Question

g The steam above a freshly made cup of instant coffee is really water vapor droplets condensing after evaporating from the hot coffee. What is the final temperature (in °C) of 240 g of hot coffee initially at 80.0°C if 2.50 g evaporates from it? The coffee is in a Styrofoam cup, and so other methods of heat transfer can be neglected. Assume that coffee has the same physical properties as water.

Answer 1

Final temperature of the hot coffee,
`\theta_(f) = 85.67^0 C`

Step-by-step explanation:

Mass of coffee remaining after evaporation of 2.50 g, M = 240 - 2.50

M = 237.5 g

Mass of evaporated coffee, m = 2.5 g

Initial temperature of hot coffee,
`\theta_(i) = 80^(0) C`

Initial temperature of hot coffee,
`\theta_(f) =` ?

Let the specific heat capacity of the coffee, c = 1 kcal/kg

Latent heat of vaporization of coffee,
`L_(v) = 539 kcal/kg`

The heat energy due to temperature change:

`Q = Mc \triangle \theta`

`Q = 237.5 * 1 * \triangle \theta`...........(1)

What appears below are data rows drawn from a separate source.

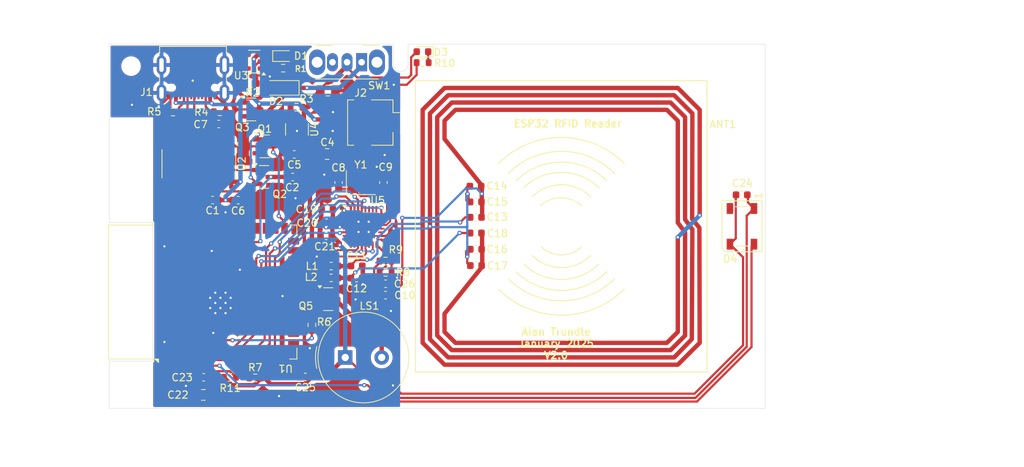
<source format=kicad_pcb>
(kicad_pcb
	(version 20240108)
	(generator "pcbnew")
	(generator_version "8.0")
	(general
		(thickness 1.6)
		(legacy_teardrops no)
	)
	(paper "A4")
	(layers
		(0 "F.Cu" signal)
		(31 "B.Cu" signal)
		(32 "B.Adhes" user "B.Adhesive")
		(33 "F.Adhes" user "F.Adhesive")
		(34 "B.Paste" user)
		(35 "F.Paste" user)
		(36 "B.SilkS" user "B.Silkscreen")
		(37 "F.SilkS" user "F.Silkscreen")
		(38 "B.Mask" user)
		(39 "F.Mask" user)
		(40 "Dwgs.User" user "User.Drawings")
		(41 "Cmts.User" user "User.Comments")
		(42 "Eco1.User" user "User.Eco1")
		(43 "Eco2.User" user "User.Eco2")
		(44 "Edge.Cuts" user)
		(45 "Margin" user)
		(46 "B.CrtYd" user "B.Courtyard")
		(47 "F.CrtYd" user "F.Courtyard")
		(48 "B.Fab" user)
		(49 "F.Fab" user)
		(50 "User.1" user)
		(51 "User.2" user)
		(52 "User.3" user)
		(53 "User.4" user)
		(54 "User.5" user)
		(55 "User.6" user)
		(56 "User.7" user)
		(57 "User.8" user)
		(58 "User.9" user)
	)
	(setup
		(pad_to_mask_clearance 0)
		(allow_soldermask_bridges_in_footprints no)
		(pcbplotparams
			(layerselection 0x00010fc_ffffffff)
			(plot_on_all_layers_selection 0x0000000_00000000)
			(disableapertmacros no)
			(usegerberextensions no)
			(usegerberattributes yes)
			(usegerberadvancedattributes yes)
			(creategerberjobfile yes)
			(dashed_line_dash_ratio 12.000000)
			(dashed_line_gap_ratio 3.000000)
			(svgprecision 4)
			(plotframeref no)
			(viasonmask no)
			(mode 1)
			(useauxorigin no)
			(hpglpennumber 1)
			(hpglpenspeed 20)
			(hpglpendiameter 15.000000)
			(pdf_front_fp_property_popups yes)
			(pdf_back_fp_property_popups yes)
			(dxfpolygonmode yes)
			(dxfimperialunits yes)
			(dxfusepcbnewfont yes)
			(psnegative no)
			(psa4output no)
			(plotreference yes)
			(plotvalue yes)
			(plotfptext yes)
			(plotinvisibletext no)
			(sketchpadsonfab no)
			(subtractmaskfromsilk no)
			(outputformat 1)
			(mirror no)
			(drillshape 1)
			(scaleselection 1)
			(outputdirectory "")
		)
	)
	(net 0 "")
	(net 1 "Net-(D2-K)")
	(net 2 "+5V")
	(net 3 "Net-(Q1-G)")
	(net 4 "Net-(Q1-D)")
	(net 5 "Net-(Q1-S)")
	(net 6 "Net-(Q2-D)")
	(net 7 "Net-(J2-Pin_1)")
	(net 8 "Net-(U3-STAT)")
	(net 9 "Net-(D1-K)")
	(net 10 "Net-(U3-PROG)")
	(net 11 "GND")
	(net 12 "Net-(U4-EN)")
	(net 13 "Net-(U2-V3)")
	(net 14 "Net-(U5-OSCIN)")
	(net 15 "/OLED")
	(net 16 "/BUZZER")
	(net 17 "/R_RST")
	(net 18 "unconnected-(U1-IO4-Pad4)")
	(net 19 "unconnected-(U1-IO36-Pad29)")
	(net 20 "unconnected-(U1-IO14-Pad22)")
	(net 21 "unconnected-(U1-IO41-Pad34)")
	(net 22 "unconnected-(U1-IO45-Pad26)")
	(net 23 "+3.3V")
	(net 24 "Net-(U5-OSCOUT)")
	(net 25 "/R_MOSI")
	(net 26 "Net-(C10-Pad1)")
	(net 27 "unconnected-(U1-IO13-Pad21)")
	(net 28 "unconnected-(U1-IO21-Pad23)")
	(net 29 "unconnected-(U1-IO3-Pad15)")
	(net 30 "unconnected-(U1-IO40-Pad33)")
	(net 31 "unconnected-(U1-IO48-Pad25)")
	(net 32 "unconnected-(U1-IO11-Pad19)")
	(net 33 "Net-(ANT1-L1)")
	(net 34 "Net-(C11-Pad1)")
	(net 35 "unconnected-(U1-IO37-Pad30)")
	(net 36 "Net-(C12-Pad2)")
	(net 37 "/R_CS")
	(net 38 "/R_MISO")
	(net 39 "unconnected-(U1-IO35-Pad28)")
	(net 40 "unconnected-(U1-IO7-Pad7)")
	(net 41 "unconnected-(U1-IO47-Pad24)")
	(net 42 "unconnected-(U1-IO2-Pad38)")
	(net 43 "Net-(U1-TXD0)")
	(net 44 "unconnected-(U2-NC-Pad7)")
	(net 45 "Net-(ANT1-L2)")
	(net 46 "unconnected-(U2-~{DCD}-Pad12)")
	(net 47 "unconnected-(U2-~{RI}-Pad11)")
	(net 48 "unconnected-(U2-R232-Pad15)")
	(net 49 "unconnected-(U2-~{CTS}-Pad9)")
	(net 50 "unconnected-(U2-NC-Pad8)")
	(net 51 "/R_SCK")
	(net 52 "unconnected-(U2-~{DSR}-Pad10)")
	(net 53 "unconnected-(U4-NC-Pad4)")
	(net 54 "unconnected-(D4-DOUT-Pad2)")
	(net 55 "Net-(U2-UD-)")
	(net 56 "Net-(J1-CC1)")
	(net 57 "Net-(U2-UD+)")
	(net 58 "Net-(J1-CC2)")
	(net 59 "Net-(U5-TX1)")
	(net 60 "Net-(U5-TX2)")
	(net 61 "Net-(Q5-C)")
	(net 62 "Net-(Q5-B)")
	(net 63 "unconnected-(U1-IO42-Pad35)")
	(net 64 "Net-(U5-RX)")
	(net 65 "Net-(U5-VMID)")
	(net 66 "unconnected-(U1-IO17-Pad10)")
	(net 67 "unconnected-(U1-IO10-Pad18)")
	(net 68 "unconnected-(U1-IO1-Pad39)")
	(net 69 "unconnected-(U1-IO9-Pad17)")
	(net 70 "unconnected-(U5-IRQ-Pad23)")
	(net 71 "unconnected-(U5-D4-Pad28)")
	(net 72 "unconnected-(U5-AUX2-Pad20)")
	(net 73 "unconnected-(U1-IO38-Pad31)")
	(net 74 "unconnected-(U5-MFOUT-Pad8)")
	(net 75 "unconnected-(U5-D2-Pad26)")
	(net 76 "unconnected-(U5-MFIN-Pad7)")
	(net 77 "unconnected-(U5-D1-Pad25)")
	(net 78 "unconnected-(U5-AUX1-Pad19)")
	(net 79 "unconnected-(U5-SVDD-Pad9)")
	(net 80 "Net-(D3-A)")
	(net 81 "Net-(D3-K)")
	(net 82 "Net-(U1-RXD0)")
	(net 83 "unconnected-(U1-IO39-Pad32)")
	(net 84 "unconnected-(U5-D3-Pad27)")
	(net 85 "unconnected-(U1-IO12-Pad20)")
	(net 86 "unconnected-(U1-IO46-Pad16)")
	(net 87 "unconnected-(U1-USB_D+-Pad14)")
	(footprint "Package_TO_SOT_SMD:SOT-23-5" (layer "F.Cu") (at 119.8925 32.38 180))
	(footprint "Capacitor_SMD:C_0603_1608Metric" (layer "F.Cu") (at 129.76 56.32 180))
	(footprint "RFID:RFID_Antenna2" (layer "F.Cu") (at 162 55 -90))
	(footprint "Capacitor_SMD:C_0603_1608Metric" (layer "F.Cu") (at 129.82 54.51 180))
	(footprint "Capacitor_SMD:C_0603_1608Metric" (layer "F.Cu") (at 133.9425 60.44))
	(footprint "Resistor_SMD:R_0603_1608Metric" (layer "F.Cu") (at 116.56 75.74 180))
	(footprint "MountingHole:MountingHole_2.2mm_M2" (layer "F.Cu") (at 103 33))
	(footprint "Package_TO_SOT_SMD:SOT-23" (layer "F.Cu") (at 121.24 48.2175))
	(footprint "Resistor_SMD:R_0603_1608Metric" (layer "F.Cu") (at 120.04 75.82))
	(footprint "Connector_USB:USB_C_Receptacle_JAE_DX07S016JA1R1500" (layer "F.Cu") (at 111.5 34 180))
	(footprint "Package_SO:SOIC-16_3.9x9.9mm_P1.27mm" (layer "F.Cu") (at 112.305 46.405 -90))
	(footprint "Package_TO_SOT_SMD:SOT-23" (layer "F.Cu") (at 119.4775 38.95))
	(footprint "Capacitor_SMD:C_0603_1608Metric" (layer "F.Cu") (at 150.29 55.92))
	(footprint "Inductor_SMD:L_0603_1608Metric_Pad1.05x0.95mm_HandSolder" (layer "F.Cu") (at 130.4525 60.46))
	(footprint "Capacitor_SMD:C_0603_1608Metric" (layer "F.Cu") (at 125.17 48.23))
	(footprint "RF_Module:ESP32-S3-WROOM-1" (layer "F.Cu") (at 112.8 64.02 90))
	(footprint "Buzzer_Beeper:Buzzer_TDK_PS1240P02BT_D12.2mm_H6.5mm" (layer "F.Cu") (at 132.379216 73.01))
	(footprint "Resistor_SMD:R_0603_1608Metric" (layer "F.Cu") (at 125.705 38.645 180))
	(footprint "Capacitor_SMD:C_0603_1608Metric" (layer "F.Cu") (at 150.25 49.49 180))
	(footprint "Resistor_SMD:R_0603_1608Metric" (layer "F.Cu") (at 115.17 39.27))
	(footprint "Capacitor_SMD:C_0603_1608Metric" (layer "F.Cu") (at 150.3125 58.15))
	(footprint "Capacitor_SMD:C_0603_1608Metric" (layer "F.Cu") (at 137.92 62.88))
	(footprint "MountingHole:MountingHole_2.2mm_M2" (layer "F.Cu") (at 103 77))
	(footprint "Capacitor_SMD:C_0603_1608Metric" (layer "F.Cu") (at 126.9025 75.69 180))
	(footprint "MountingHole:MountingHole_2.2mm_M2" (layer "F.Cu") (at 187 77))
	(footprint "Connector_JST:JST_ZH_S2B-ZR-SM4A-TF_1x02-1MP_P1.50mm_Horizontal" (layer "F.Cu") (at 136.82 40.75 -90))
	(footprint "Capacitor_SMD:C_0603_1608Metric" (layer "F.Cu") (at 137.6225 48.98 90))
	(footprint "Capacitor_SMD:C_0603_1608Metric" (layer "F.Cu") (at 129.92 52.69 180))
	(footprint "Resistor_SMD:R_0603_1608Metric" (layer "F.Cu") (at 127.81 68.54 90))
	(footprint "Resistor_SMD:R_0603_1608Metric" (layer "F.Cu") (at 108.75 39.3 180))
	(footprint "Capacitor_SMD:C_0603_1608Metric" (layer "F.Cu") (at 186.76 50.68 180))
	(footprint "Resistor_SMD:R_0603_1608Metric"
		(layer "F.Cu")
		(uuid "8d5187c6-025b-4db5-9686-606838f5dbe7")
		(at 143 32.5225 180)
		(descr "Resistor SMD 0603 (1608 Metric), square (rectangular) end terminal, IPC_7351 nominal, (Body size source: IPC-SM-782 page 72, https://www.pcb-3d.com/wordpress/wp-content/uploads/ipc-sm-782a_amendment_1_and_2.pdf), generated with kicad-footprint-generator")
		(tags "resistor")
		(property "Reference" "R10"
			(at -3.01 -0.07 0)
			(layer "F.SilkS")
			(uuid "6d33ce17-70d1-4ba4-bcb5-fbfd1b685a8a")
			(effects
				(font
					(size 1 1)
					(thickness 0.15)
				)
			)
		)
		(property "Value" "220"
			(at 0 1.43 0)
			(layer "F.Fab")
			(uuid "43ce78b5-d9c3-4953-9214-36dd00967b2d")
			(effects
				(font
					(size 1 1)
					(thickness 0.15)
				)
			)
		)
		(property "Footprint" "Resistor_SMD:R_0603_1608Metric"
			(at 0 0 180)
			(unlocked yes)
			(layer "F.Fab")
			(hide yes)
			(uuid "b2627003-92e9-4db9-aa7e-4ebbb86c9f8c")
			(effects
				(font
					(size 1.27 1.27)
					(thickness 0.15)
				)
			)
		)
		(property "Datasheet" ""
			(at 0 0 180)
			(unlocked yes)
			(layer "F.Fab")
			(hide yes)
			(uuid "29488363-531a-4634-9877-d0742be9e110")
			(effects
				(font
					(size 1.27 1.27)
					(thickness 0.15)
				)
			)
		)
		(property "Description" "Resistor"
			(at 0 0 180)
			(unlocked yes)
			(layer "F.Fab")
			(hide yes)
			(uuid "581a9262-6f76-4536-9e49-a9077c808ecb")
			(effects
				(font
					(size 1.27 1.27)
					(thickness 0.15)
				)
			)
		)
		(property "Sim.Device" ""
			(at 0 0 180)
			(unlocked yes)
			(layer "F.Fab")
			(hide yes)
			(uuid "03bc95f0-9efb-46ce-bf30-d36403559a4a")
			(effects
				(font
					(size 1 1)
					(thickness 0.15)
				)
			)
		)
		(property "Sim.Pins" ""
			(at 0 0 180)
			(unlocked yes)
			(layer "F.Fab")
			(hide yes)
			(uuid "c617a07b-a3fb-4c3c-afc8-e96796bc0b75")
			(effects
				(font
					(size 1 1)
					(thickness 0.15)
				)
			)
		)
		(property "Sim.Type" ""
			(at 0 0 180)
			(unlocked yes)
			(layer "F.Fab")
			(hide yes)
			(uuid "7340386a-99b1-4d3f-9331-1cab0c6987e3")
			(effects
				(font
					(size 1 1)
					(thickness 0.15)
				)
			)
		)
		(property "LCSC" ""
			(at 0 0 180)
			(unlocked yes)
			(layer "F.Fab")
			(hide yes)
			(uuid "afa19e49-4aea-4073-94c4-a19677e0bedc")
			(effects
				(font
					(size 1 1)
					(thickness 0.15)
				)
			)
		)
		(property ki_fp_filters "R_*")
		(path "/6859e7ad-6276-48ac-9967-d275a036928b")
		(sheetname "Root")
		(sheetfile "NFC_ESP32_V2.kicad_sch")
		(attr smd)
		(fp_line
			(start -0.237258 0.5225)
			(end 0.237258 0.5225)
			(stroke
				(width 0.12)
				(type solid)
			)
			(layer "F.SilkS")
			(uuid "4da3c46b-0e7f-45ed-8d1a-ccc0eaab72e3")
		)
		(fp_line
			(start -0.237258 -0.5225)
			(end 0.237258 -0.5225)
			(stroke
				(width 0.12)
				(type solid)
			)
			(layer "F.SilkS")
			(uuid "85d04d0d-c75c-4ce3-b992-b38b932b12fa")
		)
		(fp_line
			(start 1.48 0.73)
			(end -1.48 0.73)
			(stroke
				(width 0.05)
				(type solid)
			)
			(layer "F.CrtYd")
			(uuid "722ac019-4c95-43ad-b3be-88dcb7419f22")
		)
		(fp_line
			(start 1.48 -0.73)
			(end 1.48 0.73)
			(stroke
				(width 0.05)
				(type solid)
			)
			(layer "F.CrtYd")
			(uuid "41720539-0371-4ecb-bcbd-ef882808ee0c")
		)
		(fp_line
			(start -1.48 0.73)
			(end -1.48 -0.73)
			(stroke
				(width 0.05)
				(type solid)
			)
			(layer "F.CrtYd")
			(uuid "b463284e-a585-468e-97d2-03273f0c7551")
		)
		(fp_line
			(start -1.48 -0.73)
			(end 1.48 -0.73)
			(stroke
				(width 0.05)
				(type solid)
			)
			(layer "F.CrtYd")
			(uuid "60510d83-8038-4c36-bcdc-74f582c7b8fc")
		)
		(fp_line
			(start 0.8 0.4125)
			(end -0.8 0.4125)
			(stroke
				(width 0.1)
				(type solid)
			)
			(layer "F.Fab")
			(uuid "f6266cf3-31b6-4936-b5d4-d3176e62ce8b")
		)
		(fp_line
			(start 0.8 -0.4125)
			(end 0.8 0.4125)
			(stroke
				(width 0.1)
				(type solid)
			)
			(layer "F.Fab")
			(uuid "12b46cfa-8044-42fb-9d28-07ba9646c3df")
		)
		(fp_line
			(start -0.8 0.4125)
			(end -0.8 -0.4125)
			(stroke
				(width 0.1)
				(type solid)
			)
			(layer "F.Fab")
			(uuid "74d8c55b-c114-470c-a6d0-4d10bb42a05d")
		)
		(fp_line
			(start -0.8 -0.4125)
			(end 0.8 -0.4125)
			(stroke
				(width 0.1)
				(type solid)
			)
			(layer "F.Fab")
			(uuid "7d69765
... [464791 chars truncated]
</source>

The heat energy due to change in state

`Q = mL_(v)`

Q = 2.5 * 539

Q = 1347.5..........(2)

Equating (1) and (2)

`1347.5 = 237.5 \triangle \theta\\\triangle \theta = 1347.5/237.5\\\triangle \theta =5.67^(0) C`

`\triangle \theta = \theta_(f) - \theta_(i) \\5.67 = \theta_(f) - 80\\\theta_(f) = 80 + 5.67\\\theta_(f) = 85.67^0 C`

Answer 2

the final temperature = 74.33°C

Step-by-step explanation:

Using the expression Q = mcΔT for the heat transfer and the change in temperature .

Here ;

Q = heat transfer

m = mass of substance

c = specific heat

ΔT = the change in temperature

The heat Q required to change the phase of a sample mass m is:

Q = m
`L_v`

where;

`L_v` is the latent heat of vaporization.

From the question ;

Let M represent the mass of the coffee that remains after evaporation is:

ΔT =
`(mL_v)/(MC)`

where;

m = 2.50 g

M = (240 - 2.50) g = 237.5 g

`L_v` = 539 kcal/kg

c = 1.00kcal/kg. °C

ΔT =
`(2.50*539 \ kcal /kg)/(237.5 g *1.00 \ kcal/kg . ^0C)`

ΔT = 5.67°C

The final temperature of the coffee is:

`T_f = T_i -` ΔT

where ;

`T_I` = initial temperature = 80 °C

`T_f` = (80 - 5.67)°C

`T_f` = 74.33°C

Thus; the final temperature = 74.33°C